■ EXERCISE PROMPT
Print the passage below on the NMR's online discourse in full, word for word.

■ PASSAGE TO READ
In the online universe, NMR mixes the extreme with the mainstream, the mundane and ordinary with the spectacular and provocative, and the serious with the silly. In this manner, NMR seeks to soften, trivialise, and normalise neo-Nazi discourse using the power and appeal of culture and entertainment (Askanius, 2021). Discourse in these spaces represents what Blee (2007: 15) has referred to as “a sanitized version of Nazism.” NMR’s content has been polished and tailored to dodge allegations of illegal hate speech, and its shows are carefully edited to avoid being censored and removed (Askanius, 2019). However, images of violent confrontations between police and activists, street fights, hate speech, rallies, uniformed men marching in line, combat training, white-pride music, and beatings of “racial strangers” to the sound of the Waffen SS Choir are also present in the growing repertoire of online media produced by and for the NMR (Expo, 2018, 2020; Mattsson, 2018).

The use of extremist discourse, which characterizes the online conversations between members and sympathizers, comprises narratives about personal experiences, rumours of criminal refugees (often accused of rape), or claims that refugees “do not belong here.” These conversations “construct them as others” (Ekman, 2018; Kreis, 2017). These discursive strategies do not merely justify and legitimatize the exclusion of or racism toward these “others,” but create a sense of “we-ness” and identity among members and sympathizers as well as the movement they represent (Blomberg & Stier, 2019; Campbell, 2006; Ekman, 2018; Kreis, 2017; Wodak & Reisigl, 2015).

■ INFORMATION GIVEN

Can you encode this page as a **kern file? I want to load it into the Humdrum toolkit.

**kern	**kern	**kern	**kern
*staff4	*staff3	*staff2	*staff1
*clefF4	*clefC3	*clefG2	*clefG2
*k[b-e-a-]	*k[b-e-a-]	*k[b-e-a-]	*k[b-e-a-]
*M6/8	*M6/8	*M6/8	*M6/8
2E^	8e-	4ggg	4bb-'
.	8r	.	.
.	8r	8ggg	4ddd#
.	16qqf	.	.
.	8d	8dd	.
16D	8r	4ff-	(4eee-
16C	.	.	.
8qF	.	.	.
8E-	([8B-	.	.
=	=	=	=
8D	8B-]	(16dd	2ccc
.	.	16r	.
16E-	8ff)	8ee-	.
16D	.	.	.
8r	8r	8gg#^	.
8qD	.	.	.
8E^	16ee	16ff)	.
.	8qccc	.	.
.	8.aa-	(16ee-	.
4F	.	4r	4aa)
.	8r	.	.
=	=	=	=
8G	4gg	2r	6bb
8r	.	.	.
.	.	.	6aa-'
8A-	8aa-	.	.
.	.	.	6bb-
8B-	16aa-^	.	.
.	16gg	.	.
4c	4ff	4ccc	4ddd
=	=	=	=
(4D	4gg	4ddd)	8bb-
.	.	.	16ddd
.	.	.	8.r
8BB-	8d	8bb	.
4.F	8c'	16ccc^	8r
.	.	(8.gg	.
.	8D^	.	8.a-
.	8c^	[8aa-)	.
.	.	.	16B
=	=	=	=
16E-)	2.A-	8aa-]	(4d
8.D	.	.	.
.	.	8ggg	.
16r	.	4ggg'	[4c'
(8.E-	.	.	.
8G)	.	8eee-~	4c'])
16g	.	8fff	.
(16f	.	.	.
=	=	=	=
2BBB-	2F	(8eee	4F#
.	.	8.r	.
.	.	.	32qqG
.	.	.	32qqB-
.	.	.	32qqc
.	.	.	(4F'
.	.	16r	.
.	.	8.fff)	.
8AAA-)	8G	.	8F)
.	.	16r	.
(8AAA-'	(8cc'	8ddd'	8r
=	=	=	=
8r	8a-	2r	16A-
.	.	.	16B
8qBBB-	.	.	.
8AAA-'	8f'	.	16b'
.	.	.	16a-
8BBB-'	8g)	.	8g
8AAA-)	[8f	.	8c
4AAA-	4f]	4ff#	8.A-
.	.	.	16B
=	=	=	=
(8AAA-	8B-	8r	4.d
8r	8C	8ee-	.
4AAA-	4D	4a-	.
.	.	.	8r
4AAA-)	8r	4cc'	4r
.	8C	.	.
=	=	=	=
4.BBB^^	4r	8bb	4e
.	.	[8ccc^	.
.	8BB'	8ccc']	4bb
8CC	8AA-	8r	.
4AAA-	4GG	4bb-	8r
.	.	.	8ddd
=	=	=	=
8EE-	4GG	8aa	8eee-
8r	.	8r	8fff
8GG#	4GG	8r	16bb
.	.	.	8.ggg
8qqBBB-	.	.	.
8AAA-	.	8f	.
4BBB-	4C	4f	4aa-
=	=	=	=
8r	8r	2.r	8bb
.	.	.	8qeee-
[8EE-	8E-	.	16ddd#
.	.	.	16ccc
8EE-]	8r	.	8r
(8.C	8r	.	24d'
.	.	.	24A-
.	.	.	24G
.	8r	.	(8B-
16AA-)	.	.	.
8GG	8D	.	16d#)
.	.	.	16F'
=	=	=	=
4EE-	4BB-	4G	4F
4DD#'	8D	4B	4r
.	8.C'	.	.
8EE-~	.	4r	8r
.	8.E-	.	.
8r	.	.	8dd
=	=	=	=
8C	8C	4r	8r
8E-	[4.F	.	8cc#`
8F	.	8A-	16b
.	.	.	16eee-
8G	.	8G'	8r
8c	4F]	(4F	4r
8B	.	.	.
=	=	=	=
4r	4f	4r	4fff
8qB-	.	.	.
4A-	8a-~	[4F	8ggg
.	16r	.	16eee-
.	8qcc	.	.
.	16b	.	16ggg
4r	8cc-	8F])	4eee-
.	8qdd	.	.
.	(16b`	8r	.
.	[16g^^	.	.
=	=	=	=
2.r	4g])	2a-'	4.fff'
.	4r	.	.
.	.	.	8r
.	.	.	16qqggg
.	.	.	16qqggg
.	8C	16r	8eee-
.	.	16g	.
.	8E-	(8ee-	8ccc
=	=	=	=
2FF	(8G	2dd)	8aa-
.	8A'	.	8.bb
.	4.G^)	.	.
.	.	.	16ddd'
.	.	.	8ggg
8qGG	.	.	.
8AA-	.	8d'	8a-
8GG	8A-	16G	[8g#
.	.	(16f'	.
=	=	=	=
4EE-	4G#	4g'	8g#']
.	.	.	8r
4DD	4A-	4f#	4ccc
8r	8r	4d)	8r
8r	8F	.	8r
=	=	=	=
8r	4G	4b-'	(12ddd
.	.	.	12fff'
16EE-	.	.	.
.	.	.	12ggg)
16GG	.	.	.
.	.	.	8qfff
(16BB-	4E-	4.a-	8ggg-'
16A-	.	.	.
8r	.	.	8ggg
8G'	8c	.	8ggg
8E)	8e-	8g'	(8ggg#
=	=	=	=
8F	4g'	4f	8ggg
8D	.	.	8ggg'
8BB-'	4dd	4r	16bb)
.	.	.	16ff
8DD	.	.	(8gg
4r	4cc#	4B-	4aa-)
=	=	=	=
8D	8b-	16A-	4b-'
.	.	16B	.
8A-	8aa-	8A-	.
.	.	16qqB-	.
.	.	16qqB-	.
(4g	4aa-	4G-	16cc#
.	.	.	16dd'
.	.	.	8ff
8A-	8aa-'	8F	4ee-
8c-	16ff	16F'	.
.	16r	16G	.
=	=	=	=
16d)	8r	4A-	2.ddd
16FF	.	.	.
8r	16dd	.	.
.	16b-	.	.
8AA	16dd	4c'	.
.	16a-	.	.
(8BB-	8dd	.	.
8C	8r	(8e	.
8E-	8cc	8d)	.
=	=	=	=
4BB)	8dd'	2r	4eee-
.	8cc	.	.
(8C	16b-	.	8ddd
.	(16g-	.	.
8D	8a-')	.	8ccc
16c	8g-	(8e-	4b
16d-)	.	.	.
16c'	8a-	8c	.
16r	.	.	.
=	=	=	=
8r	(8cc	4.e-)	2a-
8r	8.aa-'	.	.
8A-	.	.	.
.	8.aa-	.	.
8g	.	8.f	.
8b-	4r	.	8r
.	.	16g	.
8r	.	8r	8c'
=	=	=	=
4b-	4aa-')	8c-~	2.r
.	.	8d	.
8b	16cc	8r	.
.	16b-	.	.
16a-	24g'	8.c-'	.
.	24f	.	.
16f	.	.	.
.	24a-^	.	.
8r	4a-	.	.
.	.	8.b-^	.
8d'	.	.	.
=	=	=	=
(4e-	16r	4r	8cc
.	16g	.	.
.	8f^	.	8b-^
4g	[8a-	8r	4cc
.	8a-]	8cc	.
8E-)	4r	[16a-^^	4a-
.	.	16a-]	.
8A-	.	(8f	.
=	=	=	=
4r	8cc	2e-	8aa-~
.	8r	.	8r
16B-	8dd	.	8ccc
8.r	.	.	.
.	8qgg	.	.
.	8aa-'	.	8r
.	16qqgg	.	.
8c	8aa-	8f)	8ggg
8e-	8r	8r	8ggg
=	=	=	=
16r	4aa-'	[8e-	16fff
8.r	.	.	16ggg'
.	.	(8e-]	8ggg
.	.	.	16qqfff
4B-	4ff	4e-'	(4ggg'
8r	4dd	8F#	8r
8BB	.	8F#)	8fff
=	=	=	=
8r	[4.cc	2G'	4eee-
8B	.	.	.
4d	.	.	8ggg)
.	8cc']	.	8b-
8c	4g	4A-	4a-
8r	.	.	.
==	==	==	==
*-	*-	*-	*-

■ OUTPUT
In the online universe, NMR mixes the extreme with the mainstream, the mundane and ordinary with the spectacular and provocative, and the serious with the silly. In this manner, NMR seeks to soften, trivialise, and normalise neo-Nazi discourse using the power and appeal of culture and entertainment (Askanius, 2021). Discourse in these spaces represents what Blee (2007: 15) has referred to as “a sanitized version of Nazism.” NMR’s content has been polished and tailored to dodge allegations of illegal hate speech, and its shows are carefully edited to avoid being censored and removed (Askanius, 2019). However, images of violent confrontations between police and activists, street fights, hate speech, rallies, uniformed men marching in line, combat training, white-pride music, and beatings of “racial strangers” to the sound of the Waffen SS Choir are also present in the growing repertoire of online media produced by and for the NMR (Expo, 2018, 2020; Mattsson, 2018).

The use of extremist discourse, which characterizes the online conversations between members and sympathizers, comprises narratives about personal experiences, rumours of criminal refugees (often accused of rape), or claims that refugees “do not belong here.” These conversations “construct them as others” (Ekman, 2018; Kreis, 2017). These discursive strategies do not merely justify and legitimatize the exclusion of or racism toward these “others,” but create a sense of “we-ness” and identity among members and sympathizers as well as the movement they represent (Blomberg & Stier, 2019; Campbell, 2006; Ekman, 2018; Kreis, 2017; Wodak & Reisigl, 2015).